Du religieux, donc. Au XVI ème siècle, Jean Bauhin mentionne ce que l’on appelle les herbes de la madone, c’est-à-dire celles dédiées à la vierge Marie. Parmi elles, on trouve le romarin « qui doit sans doute son nom à une équivoque entre marinus et marianus, ou encore à une certaine analogie de son feuillage avec celui du genévrier qui servit à cacher la vierge fugitive » (4). Ah, ah ! Nous y voilà ! La mythologie chrétienne est aussi alambiquée, décousue et contradictoire que peuvent l’être les mythologies gréco-romaines. En latin, le nom scientifique du romarin est bien rosmarinus, non rosmarianus. Le romarin n’appartient donc pas à Marie, même si on en a fait son « arbre », mais davantage aux côtes marines (nous verrons que le légendaire chrétien à propos du romarin est tenace). Il a été dit que le mot rosmarinus se décompose comme suit : ros_marinus, ros pouvant signifier autant « rose » que « rosée », le romarin serait donc une « rose marine » ou une « rosée marine » (l’anglais rosemary et surtout l’allemand rosmarin ne font pas de doute à ce sujet). Pis, le romarin pourrait être la rose de Marie ! Mais Paul-Victor Fournier, homme d’église pourtant, nous dit que c’est du délire. Érudit, l’homme indique que ros est un vieux mot latin apparenté à rhus qui veut dire… buisson. Étymologiquement, le romarin n’est donc pas autre chose qu’un arbrisseau maritime. Ce qui est, du reste, une banale évidence.

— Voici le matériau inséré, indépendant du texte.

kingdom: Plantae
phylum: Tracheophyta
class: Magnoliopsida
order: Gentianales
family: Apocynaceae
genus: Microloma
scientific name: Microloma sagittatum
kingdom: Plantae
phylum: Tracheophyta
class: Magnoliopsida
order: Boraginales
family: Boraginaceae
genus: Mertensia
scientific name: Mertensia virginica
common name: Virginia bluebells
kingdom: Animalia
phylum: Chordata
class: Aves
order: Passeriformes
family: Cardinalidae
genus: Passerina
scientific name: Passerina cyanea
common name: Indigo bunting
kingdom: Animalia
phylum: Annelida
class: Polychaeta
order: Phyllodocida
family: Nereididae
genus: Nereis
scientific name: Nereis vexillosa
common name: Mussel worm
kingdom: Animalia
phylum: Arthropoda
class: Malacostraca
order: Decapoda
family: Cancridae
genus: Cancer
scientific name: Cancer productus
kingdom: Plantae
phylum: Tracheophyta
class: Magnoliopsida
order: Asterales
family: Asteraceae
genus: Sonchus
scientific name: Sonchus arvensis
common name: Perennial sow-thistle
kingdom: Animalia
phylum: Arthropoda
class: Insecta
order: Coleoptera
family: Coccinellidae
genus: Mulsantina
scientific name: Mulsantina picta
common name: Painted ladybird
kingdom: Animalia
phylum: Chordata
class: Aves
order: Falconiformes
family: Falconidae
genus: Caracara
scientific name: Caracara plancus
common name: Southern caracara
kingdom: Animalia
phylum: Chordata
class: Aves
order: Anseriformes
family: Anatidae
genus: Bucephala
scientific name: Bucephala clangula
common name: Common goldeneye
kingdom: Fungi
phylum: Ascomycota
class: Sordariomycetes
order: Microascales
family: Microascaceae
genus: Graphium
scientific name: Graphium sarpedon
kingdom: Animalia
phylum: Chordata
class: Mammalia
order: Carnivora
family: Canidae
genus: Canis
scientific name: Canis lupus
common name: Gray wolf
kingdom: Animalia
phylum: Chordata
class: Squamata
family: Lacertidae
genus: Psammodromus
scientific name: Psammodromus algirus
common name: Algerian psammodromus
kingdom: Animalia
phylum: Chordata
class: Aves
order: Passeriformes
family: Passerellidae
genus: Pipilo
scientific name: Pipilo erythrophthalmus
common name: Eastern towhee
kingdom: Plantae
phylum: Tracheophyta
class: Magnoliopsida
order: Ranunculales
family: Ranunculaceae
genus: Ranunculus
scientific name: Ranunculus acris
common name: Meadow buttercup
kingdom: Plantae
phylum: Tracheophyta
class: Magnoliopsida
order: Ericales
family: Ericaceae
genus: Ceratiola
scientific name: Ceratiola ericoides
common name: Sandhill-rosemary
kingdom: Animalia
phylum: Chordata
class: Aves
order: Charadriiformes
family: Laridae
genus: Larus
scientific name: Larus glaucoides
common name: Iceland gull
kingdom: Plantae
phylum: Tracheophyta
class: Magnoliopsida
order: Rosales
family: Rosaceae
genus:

Plus haut, nous avons indiqué – enfin pas moi, mais Angelo de Gubernatis – que le genévrier aurait caché la vierge Marie de la vue de ses poursuivants lors de la fuite en Égypte Dans d’autres textes, il s’agit de la sauge et d’un tas d’autres plantes. Elles n’y étaient sans doute pas toutes, mais cette exubérance met en évidence que des récits localisés rendent compte de la prégnance d’un végétal dans tel ou tel territoire. Ainsi, en Andalousie, où le romarin est très fréquent, c’est forcément lui qui a été désigné comme la plante ayant offert refuge à la vierge qui, « se reposant à côté d’un buisson de romarin, lors de la fuite en Égypte, y aurait étendu les langes de l’enfant Jésus ; depuis lors, les fleurs de cet arbrisseau ont la couleur du ciel [cf. la symbolique du bleu liée à la vierge] et s’épanouissent le jour de la Passion [ce qui est une imposture, puisque sous climat méditerranéen, le romarin fleurit toute l’année], de plus, le romarin ne dépasse jamais la taille qu’eut, au cours de son existence humaine, Jésus Christ » [autre imposture : ça peut concerner tout le monde ! Oo] (5). Je vous l’ai dit, le légendaire chrétien est tenace au sujet du romarin ; mais, désacralisé, on n’étend plus maintenant le linge sur des touffes de romarin pour les mêmes raisons que la vierge, mais simplement pour qu’il sente bon…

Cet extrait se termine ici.